» WORK TO BE COMPLETED
Turn the listing below into a Markdown table with the columns "Row" and "Line." Number each non-blank line in order, and leave out the blank lines.

[Saved data entries]
[Start of Attachment]

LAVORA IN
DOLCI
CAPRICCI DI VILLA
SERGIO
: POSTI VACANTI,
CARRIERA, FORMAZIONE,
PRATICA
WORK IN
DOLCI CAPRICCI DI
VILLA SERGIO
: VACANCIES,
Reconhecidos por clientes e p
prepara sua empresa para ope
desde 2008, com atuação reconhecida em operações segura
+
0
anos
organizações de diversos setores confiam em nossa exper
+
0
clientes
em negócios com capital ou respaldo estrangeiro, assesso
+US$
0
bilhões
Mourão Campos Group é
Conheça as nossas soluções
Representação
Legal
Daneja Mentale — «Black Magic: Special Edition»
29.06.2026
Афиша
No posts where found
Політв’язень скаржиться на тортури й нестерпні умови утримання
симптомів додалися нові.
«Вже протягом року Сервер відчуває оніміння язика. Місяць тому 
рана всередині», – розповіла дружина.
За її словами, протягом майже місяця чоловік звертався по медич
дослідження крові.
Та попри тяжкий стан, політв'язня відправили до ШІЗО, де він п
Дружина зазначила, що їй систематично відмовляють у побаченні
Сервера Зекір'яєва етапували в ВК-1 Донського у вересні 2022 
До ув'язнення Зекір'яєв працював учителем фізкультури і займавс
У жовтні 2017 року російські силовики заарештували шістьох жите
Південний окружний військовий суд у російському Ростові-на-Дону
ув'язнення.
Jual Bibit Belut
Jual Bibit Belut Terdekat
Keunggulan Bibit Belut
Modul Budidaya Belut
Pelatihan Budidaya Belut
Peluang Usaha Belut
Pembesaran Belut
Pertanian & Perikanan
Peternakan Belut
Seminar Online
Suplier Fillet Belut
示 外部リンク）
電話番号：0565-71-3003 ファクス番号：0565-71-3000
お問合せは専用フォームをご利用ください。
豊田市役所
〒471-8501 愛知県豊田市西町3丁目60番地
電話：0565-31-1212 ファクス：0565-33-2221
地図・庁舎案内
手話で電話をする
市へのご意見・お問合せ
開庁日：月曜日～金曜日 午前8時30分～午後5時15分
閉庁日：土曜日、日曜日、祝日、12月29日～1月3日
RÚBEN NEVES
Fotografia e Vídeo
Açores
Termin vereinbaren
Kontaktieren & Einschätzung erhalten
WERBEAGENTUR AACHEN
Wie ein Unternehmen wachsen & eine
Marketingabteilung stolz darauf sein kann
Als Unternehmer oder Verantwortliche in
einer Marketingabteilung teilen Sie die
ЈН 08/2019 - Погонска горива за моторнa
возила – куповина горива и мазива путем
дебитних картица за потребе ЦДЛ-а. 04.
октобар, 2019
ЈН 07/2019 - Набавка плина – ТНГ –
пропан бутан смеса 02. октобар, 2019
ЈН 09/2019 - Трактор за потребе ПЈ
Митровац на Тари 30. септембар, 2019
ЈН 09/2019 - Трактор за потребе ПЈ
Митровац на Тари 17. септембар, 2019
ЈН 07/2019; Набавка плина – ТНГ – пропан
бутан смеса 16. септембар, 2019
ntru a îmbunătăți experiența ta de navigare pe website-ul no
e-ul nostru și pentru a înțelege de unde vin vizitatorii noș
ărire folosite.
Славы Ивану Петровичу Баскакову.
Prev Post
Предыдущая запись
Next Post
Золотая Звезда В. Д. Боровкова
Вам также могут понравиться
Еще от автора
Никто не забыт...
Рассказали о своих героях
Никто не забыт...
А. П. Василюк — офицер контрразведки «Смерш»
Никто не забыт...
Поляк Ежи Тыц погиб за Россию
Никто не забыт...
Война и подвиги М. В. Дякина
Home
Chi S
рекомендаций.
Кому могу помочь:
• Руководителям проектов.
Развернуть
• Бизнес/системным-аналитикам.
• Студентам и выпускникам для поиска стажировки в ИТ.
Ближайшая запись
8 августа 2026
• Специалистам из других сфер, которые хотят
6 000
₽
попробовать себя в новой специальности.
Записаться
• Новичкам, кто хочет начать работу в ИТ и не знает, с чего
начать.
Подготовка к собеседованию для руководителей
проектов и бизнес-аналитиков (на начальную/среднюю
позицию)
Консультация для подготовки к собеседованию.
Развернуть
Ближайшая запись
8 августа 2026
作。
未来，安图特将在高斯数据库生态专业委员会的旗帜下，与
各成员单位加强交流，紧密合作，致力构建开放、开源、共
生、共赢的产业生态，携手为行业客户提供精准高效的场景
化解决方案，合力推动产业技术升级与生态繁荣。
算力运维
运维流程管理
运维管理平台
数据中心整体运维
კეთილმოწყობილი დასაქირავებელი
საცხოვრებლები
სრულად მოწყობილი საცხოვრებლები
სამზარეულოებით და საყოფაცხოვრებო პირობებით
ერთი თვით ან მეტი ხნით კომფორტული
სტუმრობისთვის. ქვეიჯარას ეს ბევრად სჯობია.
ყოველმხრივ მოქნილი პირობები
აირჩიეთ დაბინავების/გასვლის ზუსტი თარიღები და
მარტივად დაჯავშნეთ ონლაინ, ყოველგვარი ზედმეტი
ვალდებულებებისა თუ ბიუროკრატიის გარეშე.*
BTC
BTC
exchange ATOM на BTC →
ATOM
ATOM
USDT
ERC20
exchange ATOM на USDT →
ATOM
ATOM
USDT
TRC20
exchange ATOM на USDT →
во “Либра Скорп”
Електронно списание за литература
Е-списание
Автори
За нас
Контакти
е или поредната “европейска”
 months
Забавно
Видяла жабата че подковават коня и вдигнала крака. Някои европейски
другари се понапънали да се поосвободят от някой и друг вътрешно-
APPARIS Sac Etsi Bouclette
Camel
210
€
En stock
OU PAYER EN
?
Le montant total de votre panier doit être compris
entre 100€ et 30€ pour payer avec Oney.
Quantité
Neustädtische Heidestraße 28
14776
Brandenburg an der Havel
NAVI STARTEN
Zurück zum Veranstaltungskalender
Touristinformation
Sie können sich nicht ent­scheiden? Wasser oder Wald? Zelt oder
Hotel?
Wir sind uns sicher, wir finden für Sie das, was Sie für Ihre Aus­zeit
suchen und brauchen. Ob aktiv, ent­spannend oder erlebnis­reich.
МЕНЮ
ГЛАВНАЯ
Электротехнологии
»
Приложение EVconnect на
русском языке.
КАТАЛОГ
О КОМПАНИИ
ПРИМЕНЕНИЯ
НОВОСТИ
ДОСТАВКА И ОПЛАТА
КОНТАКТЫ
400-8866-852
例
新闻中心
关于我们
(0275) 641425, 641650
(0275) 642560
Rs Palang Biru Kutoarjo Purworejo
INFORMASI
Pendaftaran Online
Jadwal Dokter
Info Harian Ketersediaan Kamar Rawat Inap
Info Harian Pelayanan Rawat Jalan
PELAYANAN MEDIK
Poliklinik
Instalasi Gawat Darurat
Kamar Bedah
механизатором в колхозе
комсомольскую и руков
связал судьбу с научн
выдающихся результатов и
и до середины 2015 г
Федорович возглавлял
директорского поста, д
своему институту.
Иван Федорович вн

[End of Attachment]

» PROBLEM SOLUTION
| Row | Line |
|---|---|
| 1 | LAVORA IN |
| 2 | DOLCI |
| 3 | CAPRICCI DI VILLA |
| 4 | SERGIO |
| 5 | : POSTI VACANTI, |
| 6 | CARRIERA, FORMAZIONE, |
| 7 | PRATICA |
| 8 | WORK IN |
| 9 | DOLCI CAPRICCI DI |
| 10 | VILLA SERGIO |
| 11 | : VACANCIES, |
| 12 | Reconhecidos por clientes e p |
| 13 | prepara sua empresa para ope |
| 14 | desde 2008, com atuação reconhecida em operações segura |
| 15 | + |
| 16 | 0 |
| 17 | anos |
| 18 | organizações de diversos setores confiam em nossa exper |
| 19 | + |
| 20 | 0 |
| 21 | clientes |
| 22 | em negócios com capital ou respaldo estrangeiro, assesso |
| 23 | +US$ |
| 24 | 0 |
| 25 | bilhões |
| 26 | Mourão Campos Group é |
| 27 | Conheça as nossas soluções |
| 28 | Representação |
| 29 | Legal |
| 30 | Daneja Mentale — «Black Magic: Special Edition» |
| 31 | 29.06.2026 |
| 32 | Афиша |
| 33 | No posts where found |
| 34 | Політв’язень скаржиться на тортури й нестерпні умови утримання |
| 35 | симптомів додалися нові. |
| 36 | «Вже протягом року Сервер відчуває оніміння язика. Місяць тому  |
| 37 | рана всередині», – розповіла дружина. |
| 38 | За її словами, протягом майже місяця чоловік звертався по медич |
| 39 | дослідження крові. |
| 40 | Та попри тяжкий стан, політв'язня відправили до ШІЗО, де він п |
| 41 | Дружина зазначила, що їй систематично відмовляють у побаченні |
| 42 | Сервера Зекір'яєва етапували в ВК-1 Донського у вересні 2022  |
| 43 | До ув'язнення Зекір'яєв працював учителем фізкультури і займавс |
| 44 | У жовтні 2017 року російські силовики заарештували шістьох жите |
| 45 | Південний окружний військовий суд у російському Ростові-на-Дону |
| 46 | ув'язнення. |
| 47 | Jual Bibit Belut |
| 48 | Jual Bibit Belut Terdekat |
| 49 | Keunggulan Bibit Belut |
| 50 | Modul Budidaya Belut |
| 51 | Pelatihan Budidaya Belut |
| 52 | Peluang Usaha Belut |
| 53 | Pembesaran Belut |
| 54 | Pertanian & Perikanan |
| 55 | Peternakan Belut |
| 56 | Seminar Online |
| 57 | Suplier Fillet Belut |
| 58 | 示 外部リンク） |
| 59 | 電話番号：0565-71-3003 ファクス番号：0565-71-3000 |
| 60 | お問合せは専用フォームをご利用ください。 |
| 61 | 豊田市役所 |
| 62 | 〒471-8501 愛知県豊田市西町3丁目60番地 |
| 63 | 電話：0565-31-1212 ファクス：0565-33-2221 |
| 64 | 地図・庁舎案内 |
| 65 | 手話で電話をする |
| 66 | 市へのご意見・お問合せ |
| 67 | 開庁日：月曜日～金曜日 午前8時30分～午後5時15分 |
| 68 | 閉庁日：土曜日、日曜日、祝日、12月29日～1月3日 |
| 69 | RÚBEN NEVES |
| 70 | Fotografia e Vídeo |
| 71 | Açores |
| 72 | Termin vereinbaren |
| 73 | Kontaktieren & Einschätzung erhalten |
| 74 | WERBEAGENTUR AACHEN |
| 75 | Wie ein Unternehmen wachsen & eine |
| 76 | Marketingabteilung stolz darauf sein kann |
| 77 | Als Unternehmer oder Verantwortliche in |
| 78 | einer Marketingabteilung teilen Sie die |
| 79 | ЈН 08/2019 - Погонска горива за моторнa |
| 80 | возила – куповина горива и мазива путем |
| 81 | дебитних картица за потребе ЦДЛ-а. 04. |
| 82 | октобар, 2019 |
| 83 | ЈН 07/2019 - Набавка плина – ТНГ – |
| 84 | пропан бутан смеса 02. октобар, 2019 |
| 85 | ЈН 09/2019 - Трактор за потребе ПЈ |
| 86 | Митровац на Тари 30. септембар, 2019 |
| 87 | ЈН 09/2019 - Трактор за потребе ПЈ |
| 88 | Митровац на Тари 17. септембар, 2019 |
| 89 | ЈН 07/2019; Набавка плина – ТНГ – пропан |
| 90 | бутан смеса 16. септембар, 2019 |
| 91 | ntru a îmbunătăți experiența ta de navigare pe website-ul no |
| 92 | e-ul nostru și pentru a înțelege de unde vin vizitatorii noș |
| 93 | ărire folosite. |
| 94 | Славы Ивану Петровичу Баскакову. |
| 95 | Prev Post |
| 96 | Предыдущая запись |
| 97 | Next Post |
| 98 | Золотая Звезда В. Д. Боровкова |
| 99 | Вам также могут понравиться |
| 100 | Еще от автора |
| 101 | Никто не забыт... |
| 102 | Рассказали о своих героях |
| 103 | Никто не забыт... |
| 104 | А. П. Василюк — офицер контрразведки «Смерш» |
| 105 | Никто не забыт... |
| 106 | Поляк Ежи Тыц погиб за Россию |
| 107 | Никто не забыт... |
| 108 | Война и подвиги М. В. Дякина |
| 109 | Home |
| 110 | Chi S |
| 111 | рекомендаций. |
| 112 | Кому могу помочь: |
| 113 | • Руководителям проектов. |
| 114 | Развернуть |
| 115 | • Бизнес/системным-аналитикам. |
| 116 | • Студентам и выпускникам для поиска стажировки в ИТ. |
| 117 | Ближайшая запись |
| 118 | 8 августа 2026 |
| 119 | • Специалистам из других сфер, которые хотят |
| 120 | 6 000 |
| 121 | ₽ |
| 122 | попробовать себя в новой специальности. |
| 123 | Записаться |
| 124 | • Новичкам, кто хочет начать работу в ИТ и не знает, с чего |
| 125 | начать. |
| 126 | Подготовка к собеседованию для руководителей |
| 127 | проектов и бизнес-аналитиков (на начальную/среднюю |
| 128 | позицию) |
| 129 | Консультация для подготовки к собеседованию. |
| 130 | Развернуть |
| 131 | Ближайшая запись |
| 132 | 8 августа 2026 |
| 133 | 作。 |
| 134 | 未来，安图特将在高斯数据库生态专业委员会的旗帜下，与 |
| 135 | 各成员单位加强交流，紧密合作，致力构建开放、开源、共 |
| 136 | 生、共赢的产业生态，携手为行业客户提供精准高效的场景 |
| 137 | 化解决方案，合力推动产业技术升级与生态繁荣。 |
| 138 | 算力运维 |
| 139 | 运维流程管理 |
| 140 | 运维管理平台 |
| 141 | 数据中心整体运维 |
| 142 | კეთილმოწყობილი დასაქირავებელი |
| 143 | საცხოვრებლები |
| 144 | სრულად მოწყობილი საცხოვრებლები |
| 145 | სამზარეულოებით და საყოფაცხოვრებო პირობებით |
| 146 | ერთი თვით ან მეტი ხნით კომფორტული |
| 147 | სტუმრობისთვის. ქვეიჯარას ეს ბევრად სჯობია. |
| 148 | ყოველმხრივ მოქნილი პირობები |
| 149 | აირჩიეთ დაბინავების/გასვლის ზუსტი თარიღები და |
| 150 | მარტივად დაჯავშნეთ ონლაინ, ყოველგვარი ზედმეტი |
| 151 | ვალდებულებებისა თუ ბიუროკრატიის გარეშე.* |
| 152 | BTC |
| 153 | BTC |
| 154 | exchange ATOM на BTC → |
| 155 | ATOM |
| 156 | ATOM |
| 157 | USDT |
| 158 | ERC20 |
| 159 | exchange ATOM на USDT → |
| 160 | ATOM |
| 161 | ATOM |
| 162 | USDT |
| 163 | TRC20 |
| 164 | exchange ATOM на USDT → |
| 165 | во “Либра Скорп” |
| 166 | Електронно списание за литература |
| 167 | Е-списание |
| 168 | Автори |
| 169 | За нас |
| 170 | Контакти |
| 171 | е или поредната “европейска” |
| 172 |  months |
| 173 | Забавно |
| 174 | Видяла жабата че подковават коня и вдигнала крака. Някои европейски |
| 175 | другари се понапънали да се поосвободят от някой и друг вътрешно- |
| 176 | APPARIS Sac Etsi Bouclette |
| 177 | Camel |
| 178 | 210 |
| 179 | € |
| 180 | En stock |
| 181 | OU PAYER EN |
| 182 | ? |
| 183 | Le montant total de votre panier doit être compris |
| 184 | entre 100€ et 30€ pour payer avec Oney. |
| 185 | Quantité |
| 186 | Neustädtische Heidestraße 28 |
| 187 | 14776 |
| 188 | Brandenburg an der Havel |
| 189 | NAVI STARTEN |
| 190 | Zurück zum Veranstaltungskalender |
| 191 | Touristinformation |
| 192 | Sie können sich nicht ent­scheiden? Wasser oder Wald? Zelt oder |
| 193 | Hotel? |
| 194 | Wir sind uns sicher, wir finden für Sie das, was Sie für Ihre Aus­zeit |
| 195 | suchen und brauchen. Ob aktiv, ent­spannend oder erlebnis­reich. |
| 196 | МЕНЮ |
| 197 | ГЛАВНАЯ |
| 198 | Электротехнологии |
| 199 | » |
| 200 | Приложение EVconnect на |
| 201 | русском языке. |
| 202 | КАТАЛОГ |
| 203 | О КОМПАНИИ |
| 204 | ПРИМЕНЕНИЯ |
| 205 | НОВОСТИ |
| 206 | ДОСТАВКА И ОПЛАТА |
| 207 | КОНТАКТЫ |
| 208 | 400-8866-852 |
| 209 | 例 |
| 210 | 新闻中心 |
| 211 | 关于我们 |
| 212 | (0275) 641425, 641650 |
| 213 | (0275) 642560 |
| 214 | Rs Palang Biru Kutoarjo Purworejo |
| 215 | INFORMASI |
| 216 | Pendaftaran Online |
| 217 | Jadwal Dokter |
| 218 | Info Harian Ketersediaan Kamar Rawat Inap |
| 219 | Info Harian Pelayanan Rawat Jalan |
| 220 | PELAYANAN MEDIK |
| 221 | Poliklinik |
| 222 | Instalasi Gawat Darurat |
| 223 | Kamar Bedah |
| 224 | механизатором в колхозе |
| 225 | комсомольскую и руков |
| 226 | связал судьбу с научн |
| 227 | выдающихся результатов и |
| 228 | и до середины 2015 г |
| 229 | Федорович возглавлял |
| 230 | директорского поста, д |
| 231 | своему институту. |
| 232 | Иван Федорович вн |